Texto de estudo:
■ ■ ■
Roberto Mancuzo Buarque de Hollanda

Roberto Mancuzo

CRÔNICA - Roberto Mancuzo

Data 25/04/2023
Horário 06:00

Desde pequeno, quando passava pelo quarto dos meus pais eu lembro de ver uma fotografia do lado de dentro da porta do armário que guardava as roupas de minha mãe.
Era uma página de revista, na verdade, com o retrato enorme de um homem muito bonito, cabelos quase grisalhos, meio encaracolados, e olhos “oceanamente” azuis. 
No começo até fiquei encanado. Como minha mãe tinha a foto de alguém no guarda-roupa que não fosse do meu pai? Mas logo descobri que não era uma pessoa qualquer. 
Era o Chico Buarque e bem, trocando em miúdos, está perdoada, claro. 
Trago para a crônica de hoje o homem que canta coisas de amor porque quatro anos depois de ter sido anunciado vencedor da maior honraria da Língua Portuguesa, Chico só recebeu o “prêmio Camões” nesta segunda (24), das mãos do presidente Luiz Inácio Lula da Silva. 
Não vou entrar em questão do presidente antecessor em se recusar a entregar o prêmio. Isso fica para o julgamento da história. Chico deve ter hoje razão em cantar “Apesar de você, amanhã há de ser outro dia”. Mas quero falar sobre como tenho a sorte em ter o cancioneiro deste brasileiro tão presente em minha referência cultural.
■ ■ ■
Dados registrados:
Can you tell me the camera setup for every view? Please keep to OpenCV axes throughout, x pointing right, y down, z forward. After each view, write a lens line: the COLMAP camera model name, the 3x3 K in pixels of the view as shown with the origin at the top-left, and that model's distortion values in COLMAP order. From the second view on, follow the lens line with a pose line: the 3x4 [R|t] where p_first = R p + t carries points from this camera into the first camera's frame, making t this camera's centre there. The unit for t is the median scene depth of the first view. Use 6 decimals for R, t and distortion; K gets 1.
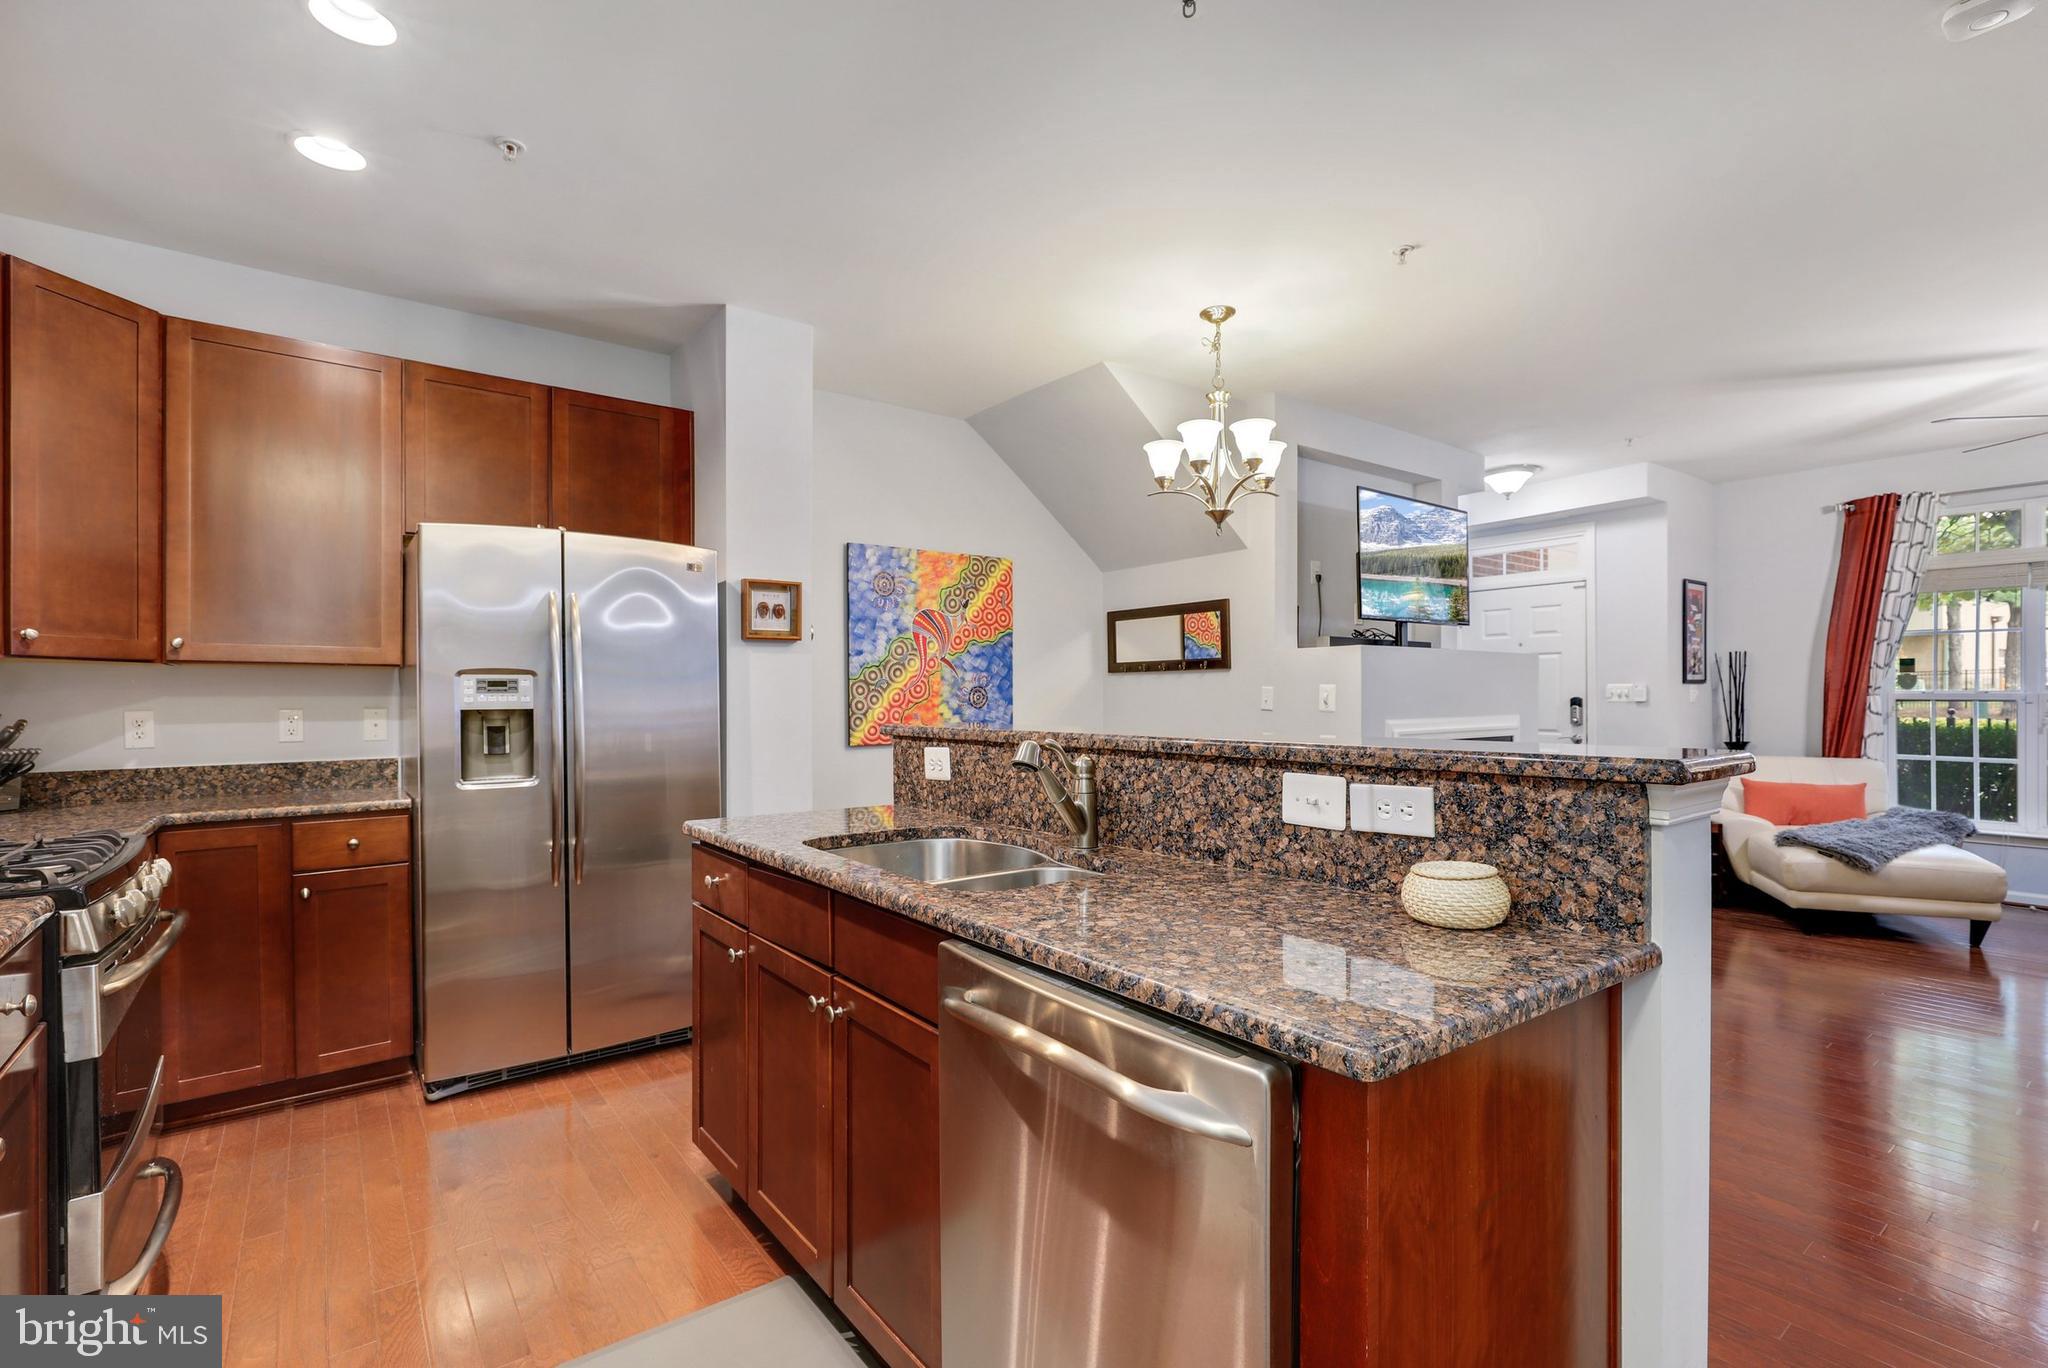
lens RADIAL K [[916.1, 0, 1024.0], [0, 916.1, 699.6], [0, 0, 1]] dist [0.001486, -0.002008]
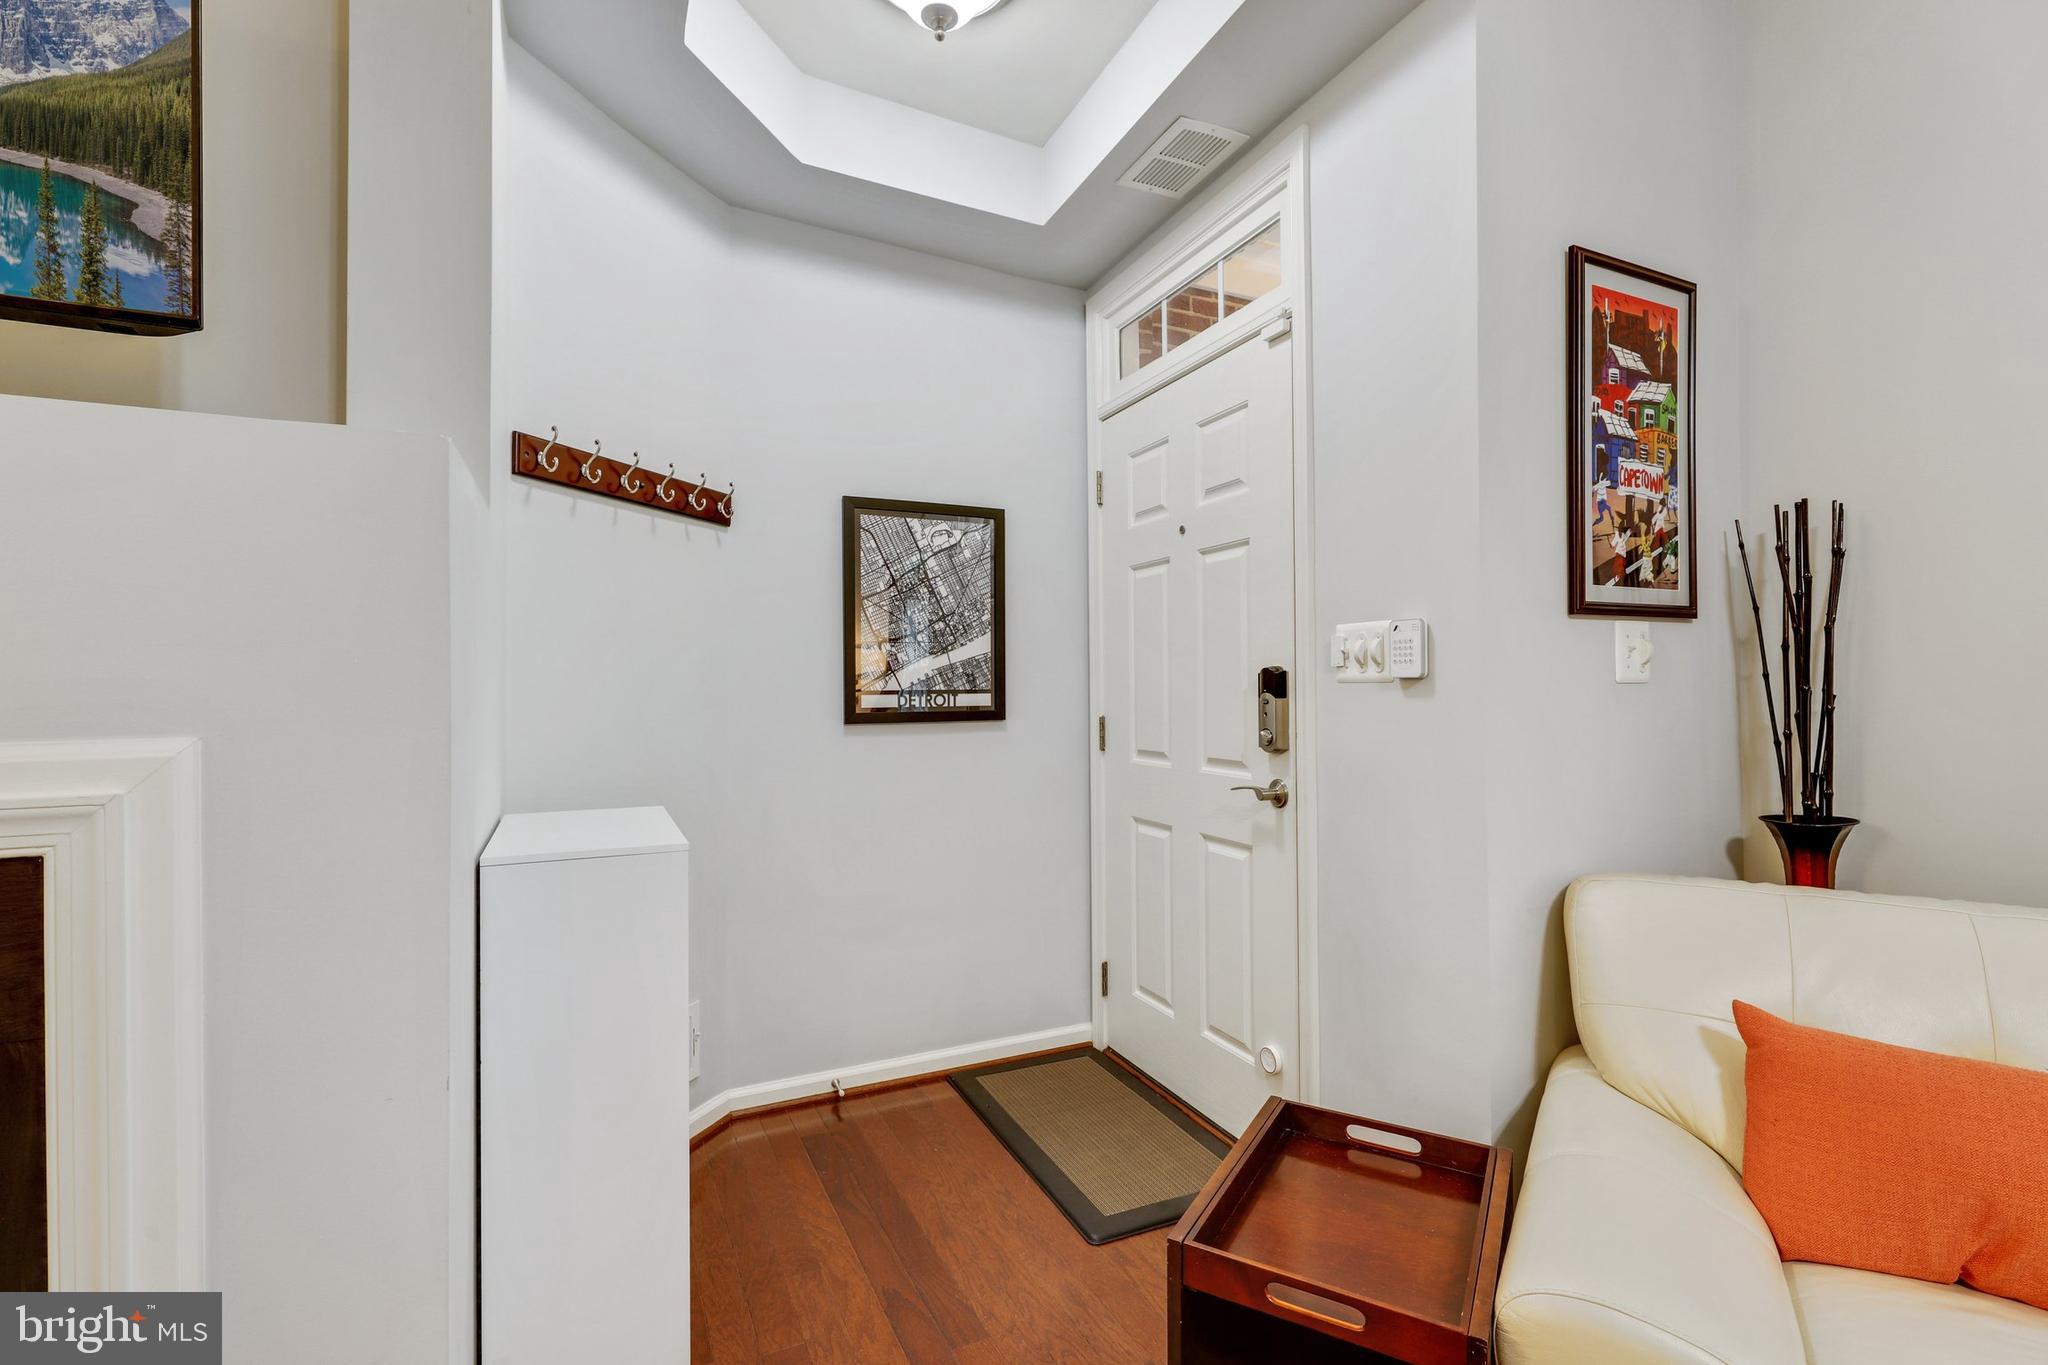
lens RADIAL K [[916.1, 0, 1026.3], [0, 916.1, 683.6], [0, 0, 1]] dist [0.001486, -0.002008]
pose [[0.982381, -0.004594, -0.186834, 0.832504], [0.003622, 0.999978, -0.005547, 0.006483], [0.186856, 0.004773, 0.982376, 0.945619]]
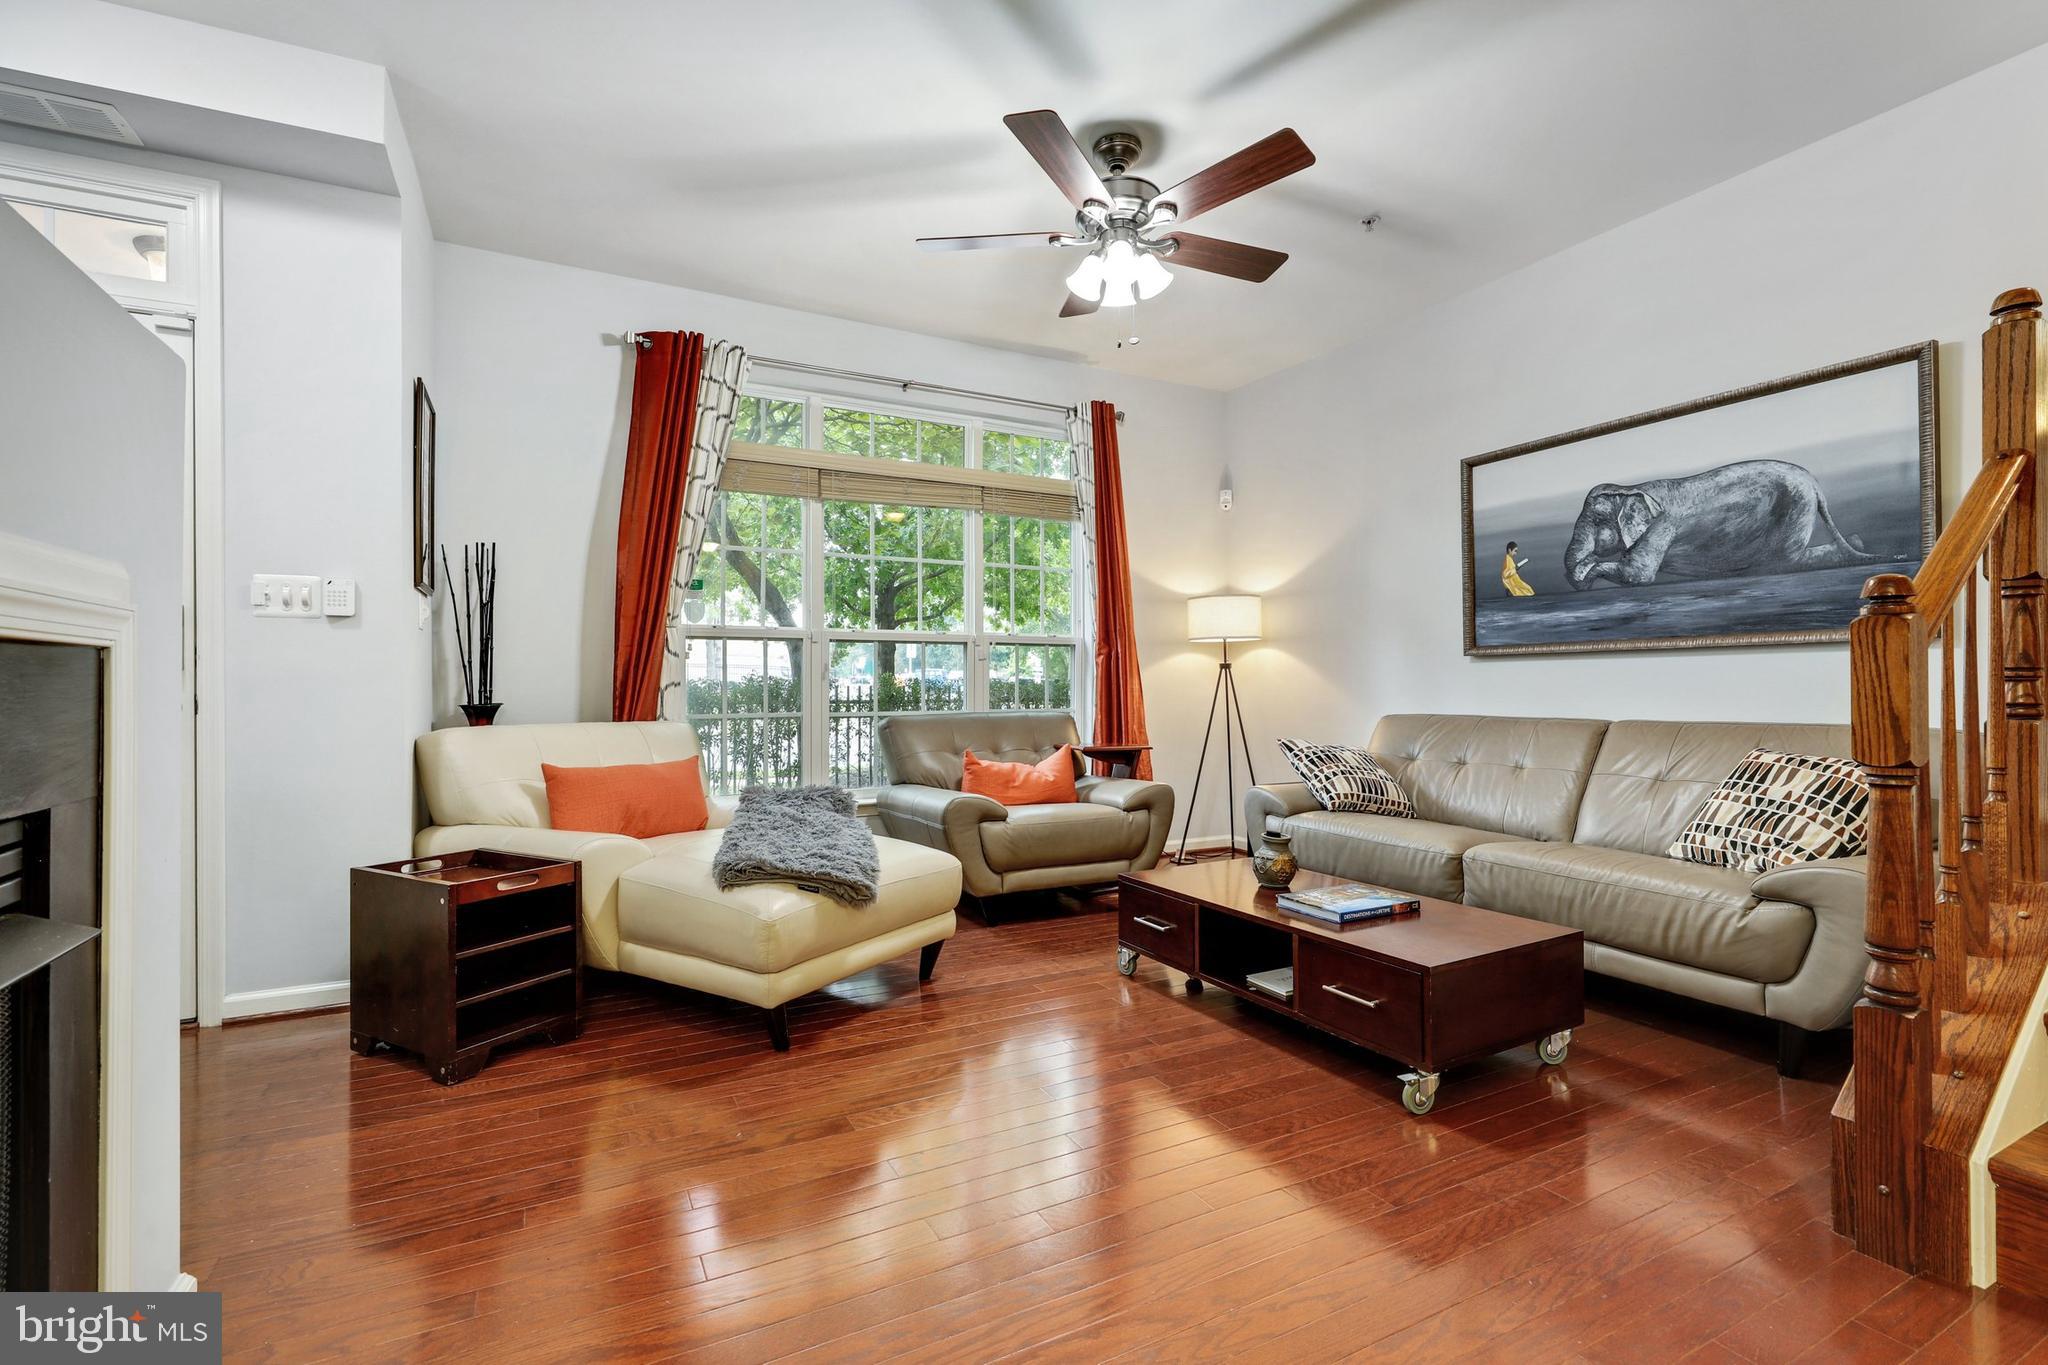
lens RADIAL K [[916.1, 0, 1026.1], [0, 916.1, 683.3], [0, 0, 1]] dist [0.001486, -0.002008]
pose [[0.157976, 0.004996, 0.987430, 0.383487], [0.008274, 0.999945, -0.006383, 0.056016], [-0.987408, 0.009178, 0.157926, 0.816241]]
■ ■ ■
Requisitos da tarefa: Dê continuidade à crônica sobre Chico Buarque a partir da última frase apresentada. O material não tem relação com a crônica sobre Chico Buarque.

Resposta:
Quantos textos já escrevi e quantas falas em sala de aula já fiz tendo como base as histórias de amor, perdão, traição, vida, morte, tragédia, suspense, o cotidiano puro e simples do brasileiro mais simples ainda. Assim como eu, imagino quantos viveram fragmentos de vidas com suas letras ancoradas. Quantos discos do Pixinguinha que entraram em litígio e quantos livros do Neruda não foram devolvidos? Quantos já perderam a noção da hora e quantos confundiram as pernas em travessuras de noites eternas? 
Como foi bom ter sempre a voz suave ecoando pela casa quando era criança. Os sábados pela manhã eram legais porque quando ouvia o Chico na vitrola já sabia que seria dia de receber amigos. A mãe cozinhando, o pai comprando o que faltava, o Saint Remy pronto para receber o povo. 
Não quero entrar no mérito de quem hoje tem como referência músicas, músicos e compositores de qualidade bem duvidosa, forjados pela indústria cultural para vender o que for. Nós também tínhamos esta tranqueirada nos anos de 1980 e 1990. Aliás, a TV era bem mais trash do que agora, mas de alguma forma ter pais que soubessem dosar o que chegava aos nossos ouvidos e nos entregar, mesmo que pelas tabelas, gente como Chico, Milton, Caetano e Gil, fez muita diferença. 
Não me julgo capaz de interpretar corretamente qualquer canção de Chico. Não tenho competência diante de tanta genialidade e certamente errarei feio, mas sei que em parte sou fruto da influência da arte deste homem e por isso ouso, mesmo que de brincadeira, em acrescentar ao meu nome um sobrenome tão substancial.

“Sábios em vão
Tentarão decifrar
O eco de antigas palavras
Fragmentos de cartas, poemas
Mentiras, retratos
Vestígios de estranha civilização”
(Futuros Amantes – Chico Buarque)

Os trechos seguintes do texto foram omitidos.